• Task brief: Look through the entries below and report how many lines hold the string "Performance". Only the number is wanted.

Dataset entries
════════
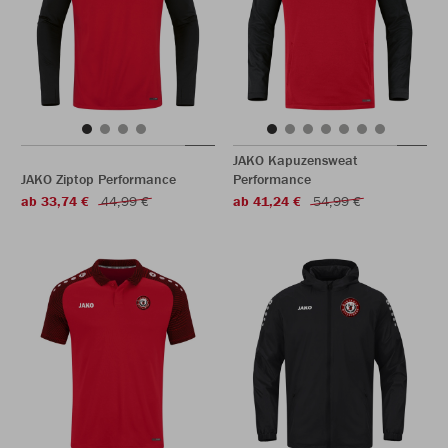
JAKO Kapuzensweat
JAKO Ziptop Performance
Performance
ab 33,74 €
44,99 €
ab 41,24 €
54,99 €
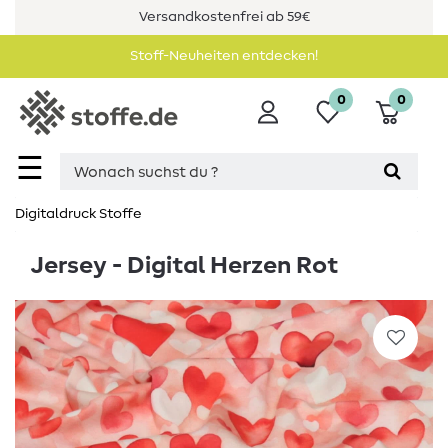
Versandkostenfrei ab 59€
Stoff-Neuheiten entdecken!
0
0
☰
Digitaldruck Stoffe
Jersey - Digital Herzen Rot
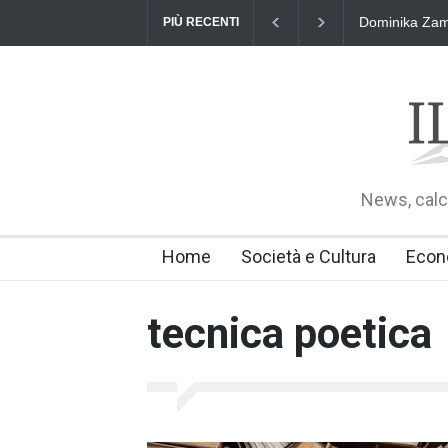
Dominika Zama
PIÙ RECENTI
News, calci
Home
Società e Cultura
Econ
tecnica poetica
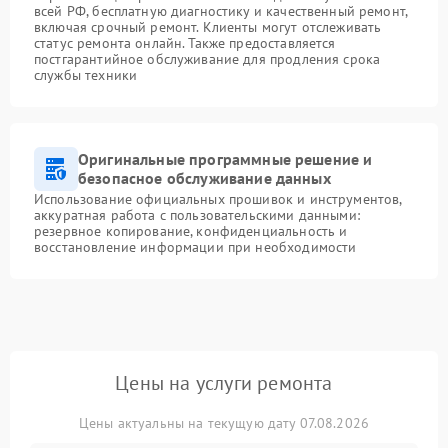
всей РФ, бесплатную диагностику и качественный ремонт,
включая срочный ремонт. Клиенты могут отслеживать
статус ремонта онлайн. Также предоставляется
постгарантийное обслуживание для продления срока
службы техники
Оригинальные программные решение и
безопасное обслуживание данных
Использование официальных прошивок и инструментов,
аккуратная работа с пользовательскими данными:
резервное копирование, конфиденциальность и
восстановление информации при необходимости
Цены на услуги ремонта
Цены актуальны на текущую дату 07.08.2026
════════
• Answer to the problem: 2